Given passage:
════

The American Express Economy
April 26, 2011
Quick back-story. I was trying to reserve a car with my Amex points for a trip I’m taking to Virginia. My wife and I are going on a short vacation and I had some Amex points so I wanted to splurge a little and rent us a convertible Mustang. During our trip, we are driving up to New York for a day and that calls for a Mustang drop-top, right?
Turns out that most car rental agencies don’t make convertibles available for gift certificate buyers (that’s how you rent a car with Amex points… Gift certs). I’m sure it’s because the convertibles are difficult to keep in inventory and Amex probably only pays out pennies on the dollar for those certificates. The car rental agencies want to save those premium cars for cash paying customers. Fine, I get that.
So then I started looking at other things that I could use my Amex points on and I came across some Herman Miller chairs. I’m going to buy one this year anyway so it made sense to use points if I can. I looked up how much the Herman Miller Mirra chair was and Amex will give it to you for 126,300 points. I only have 91,581 points available so I figured I could just pay the difference in cash. I was pumped. Could I really get the Herman Miller chair I want for a couple hundred dollar plus my Amex points?

════

Data shown:
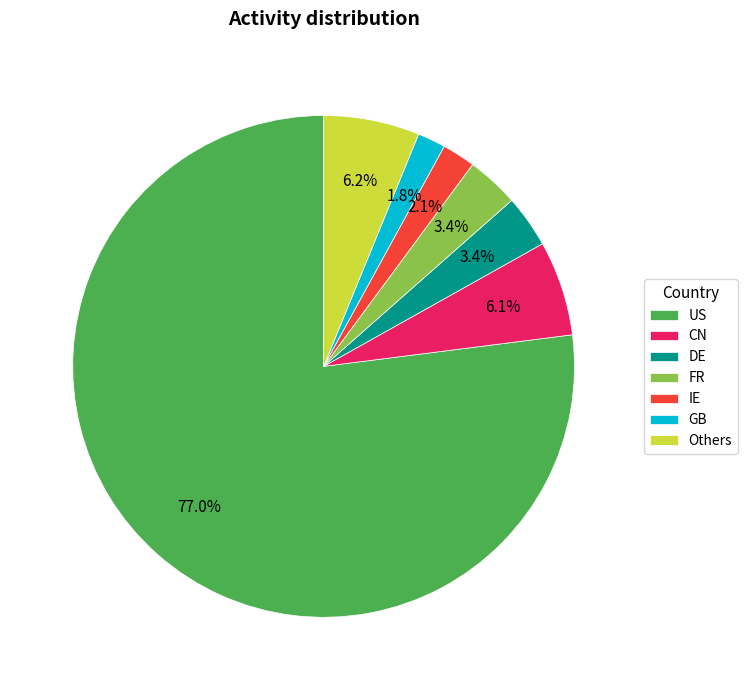

To the nearest percent, what percentage of the pie is DE?

3%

════

Work item A: From the Amex points post, reproduce the passage that begins at the words "The American Express" and stops after the words "I get that.".
Work item B:
Answer these questions using the Amex points post:
(i) What kind of car did the writer want to rent for the trip?
(ii) According to the post, how does one rent a car with Amex points?
(iii) How many points does Amex charge for the Herman Miller Mirra chair?

Exercise answer A:
The American Express Economy
April 26, 2011
Quick back-story. I was trying to reserve a car with my Amex points for a trip I’m taking to Virginia. My wife and I are going on a short vacation and I had some Amex points so I wanted to splurge a little and rent us a convertible Mustang. During our trip, we are driving up to New York for a day and that calls for a Mustang drop-top, right?
Turns out that most car rental agencies don’t make convertibles available for gift certificate buyers (that’s how you rent a car with Amex points… Gift certs). I’m sure it’s because the convertibles are difficult to keep in inventory and Amex probably only pays out pennies on the dollar for those certificates. The car rental agencies want to save those premium cars for cash paying customers. Fine, I get that.

Exercise answer B:
(i) A convertible Mustang.
(ii) With gift certificates.
(iii) 126,300 points.